Plus rien à perdre de Sophie Parlatano

Un ami du Bookcrossing m'a fait découvrir ce recueil de poèmes écrit par Sophie Parlatano. J'aime beaucoup la poèsie mais j'en lis assez rarement, j'étais donc très heureuse de pouvoir me plonger dans ces poèmes.

 

Sur le site de l'éditeur, les Editions des Sables, on peut lire que "Sophie Parlatano sait écouter ce qui l’entoure, afin de le restituer au plus près d’elle-même, dans le silence. Elle s’interroge sur cette transmutation, elle cherche «une langue qui soit à la fois le pain et la mie», elle part à la quête des origines, du «chuchotement bleu de nos mères». Par l’écriture, elle apprend la patience, l’humilité, mais rêve de « voir des ailes dans l’encre » et de «faire corps avec le ciel»."

 

Et c'est exactement ce que j'ai ressenti en lisant ce recueil. L'auteure joue avec les mots, pour transcender le réel, le concret mais surtout pour nous mettre en face de notre rapport à la langue écrite. Ses poèmes nous transportent dans sa recherche de sens mais aussi dans le lien qui nous unit aux mots et à leurs sens.

 

Par exemple, dans la première partie intitulée "On est pétri de mots", Sophie Parlatano nous renvoie à notre essence littéraire avec ce premier poème :

On est pétri de mots:

jusqu'à l'os la morsure du verbe

le sel de dire nous brûle les lèvres

et toutes les paroles courent sur nos peaux

 

Et dire qu'une simple plume sur un papier

nous fait croire que la langue

suffit à sangler nos élans

 

J'aime comment l'auteure se joue de la ponctuation au fil des pages pour mieux nous plonger dans le fond des phrases plutôt que sur leur forme.

 

Dans la deuxième partie, "Nos ciels", l'auteure nous emmène dans un questionnement sur notre rapport à notre histoire propre, ce qui nous constitue, ce que l'on dévoile aux autres et ce que l'on cache, tapit au plus profond de nous.
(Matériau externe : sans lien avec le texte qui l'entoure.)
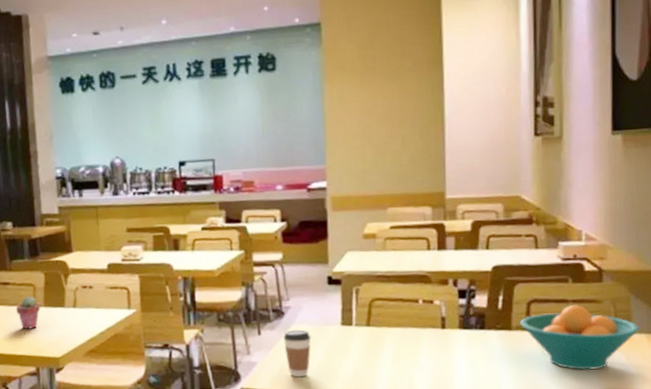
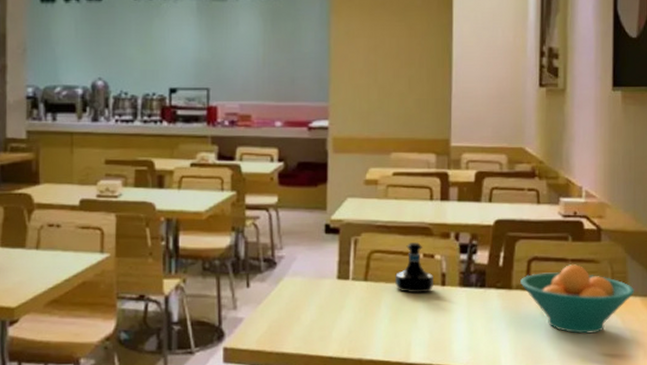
coffee cup: present [283,329,311,378] -> none [274,282,304,337]
tequila bottle: none [395,290,435,337] -> present [394,242,435,294]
Je décide de faire parler nos ciels. Le mien, le

tien, le nôtre. Laisser voir nos ciels. Tout

laisser voir ? Presque tout. Tout sauf ce que

cachent les nuages, ce qu'ils tiennent captifs

entre leurs cordons de cendre. Ne pas percer le

secret de l'ombre. Il faut, pour que s'étende

l'ampleur de nos ciels, que les yeux se ferment

et le silence advienne. Il faut toute l'encre

d'une nuit pour qu'un jour naisse. Une parole

de feu pour que grésille la cendre de nos ciels.

 

 

Les ciels auxquels elle donne vie sous nos yeux sont constitués de mots, d'histoires, de pages, d'écriture... L'auteure arrive à nous transmettre son amour des mots, avec lesquels elle joue avec agilité pour aller au-delà du présent et de ses apparences.

Mon poème préféré et qui pour moi résume bien toute la force de Sophie Parlatano :

Je n'ai plus rien à perdre

puisque tout est déjà pris

il me reste les marges nues

mes mains

pour cueillir sous les paupières mi-closes du

monde

quelques paroles

quelques gestes

avec ta complicité

il me reste l'amour de lisière

 

Une auteure à suivre et dont je recommande vivement la lecture.